Stephanie Zepeda

Stephanie Zepeda photo

Stephanie Zepeda

  • College of Liberal Arts

    • Geography, Environment and Urban Studies

      • PhD Student

I am a PhD student in the Geography, Environment, & Urban Studies department at Temple University, and my research interests examine how migrants navigate survival, care, and social reproduction across migration corridors in Central America, Mexico, and the US borderlands. I focus on the emotional geographies of migration, including how people map safe and unsafe spaces, create micro-spaces of care in hostile environments, and interpret more-than-human forces such as rivers, forests, and climate as both danger and constraint.
 

My work analyzes the fragile care and social reproduction infrastructures that migrant women and unaccompanied children build and rely on as they navigate gendered violence and environmental threats across multi-scalar border environments.

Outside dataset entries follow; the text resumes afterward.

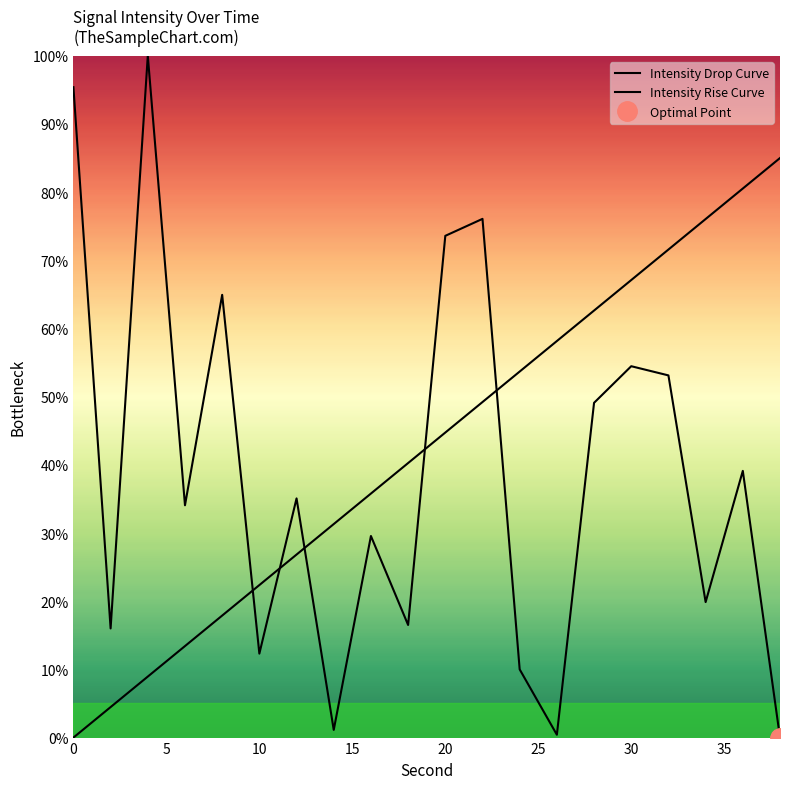

Is this an area chart (filled region under the line)?

No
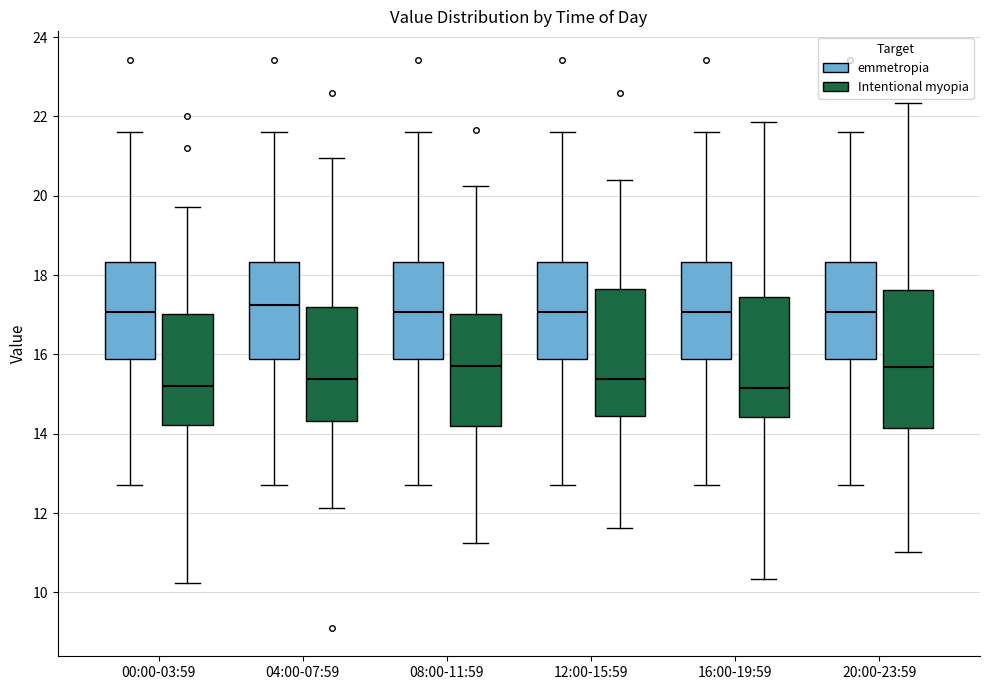

Comparing the boxes themselves (not the whiskers), which one is the tallest?

20:00-23:59 (Intentional myopia)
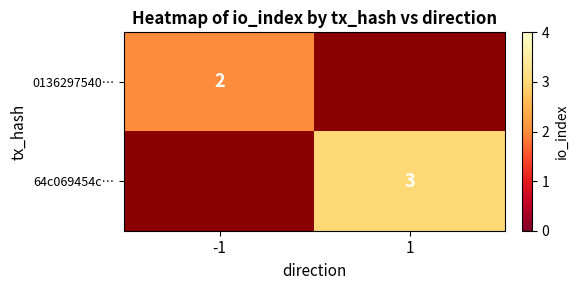

Is the value of 0136297540… at -1 greater than the value of 64c069454c… at 1?

No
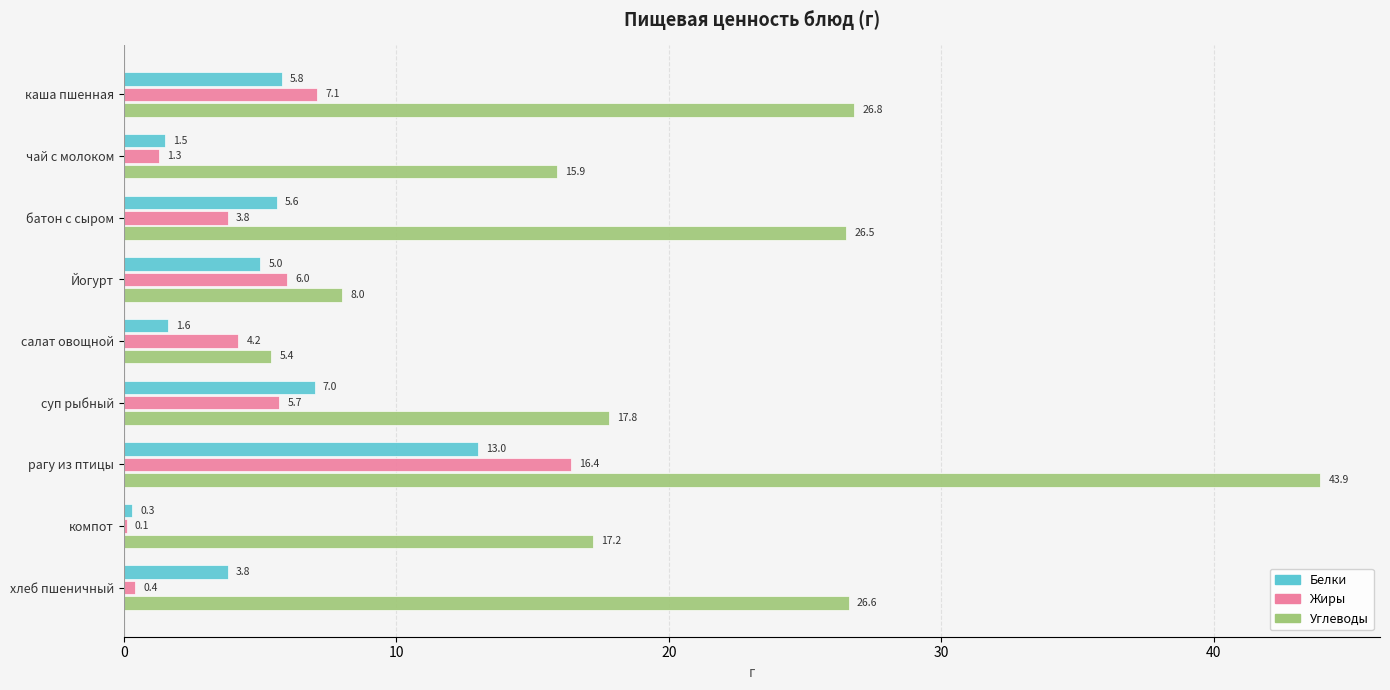

Between чай с молоком and суп рыбный, which series saw the biggest shift?

Белки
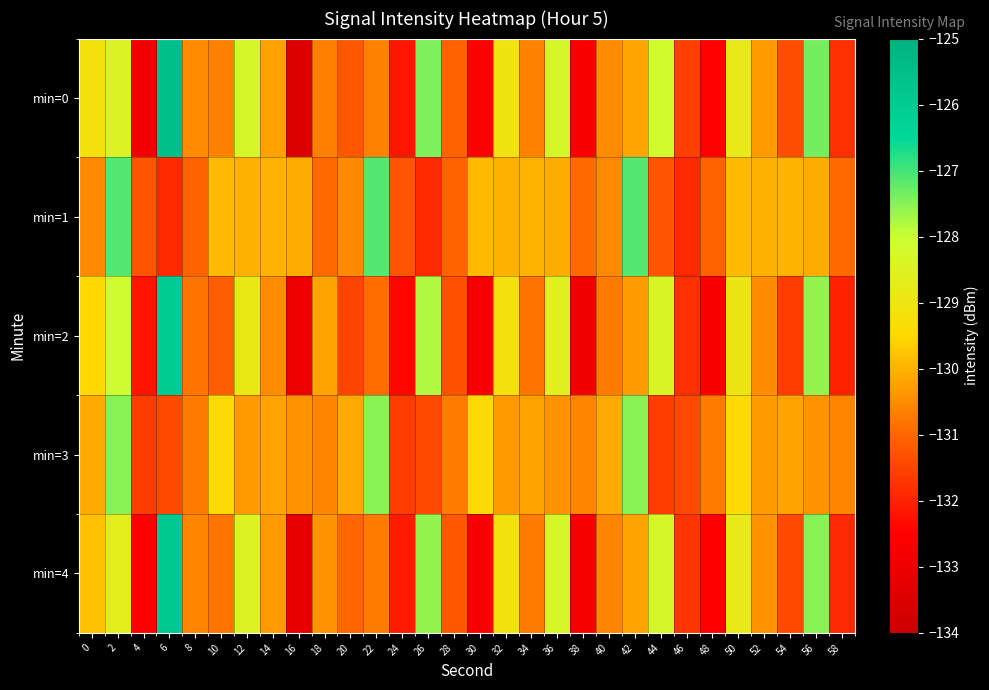

Which series changed the most between 16 and 42?

min=0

Grounded in feminist and postcolonial theory, my research examines racialized border violence, colonial displacement, and im/mobility. I conceptualize borderlands as material, symbolic, and emotional spaces where families are separated, care infrastructures are strained or improvised, mobility categories (such as “migrant” and refugee”) are used to discipline movement, and survival strategies emerge in response to overlapping forms of violence.

Faculty Advisor: Melissa Gilbert

 


 

I
have an MA in international development studies from the George Washington
University and previously worked in the international development sector.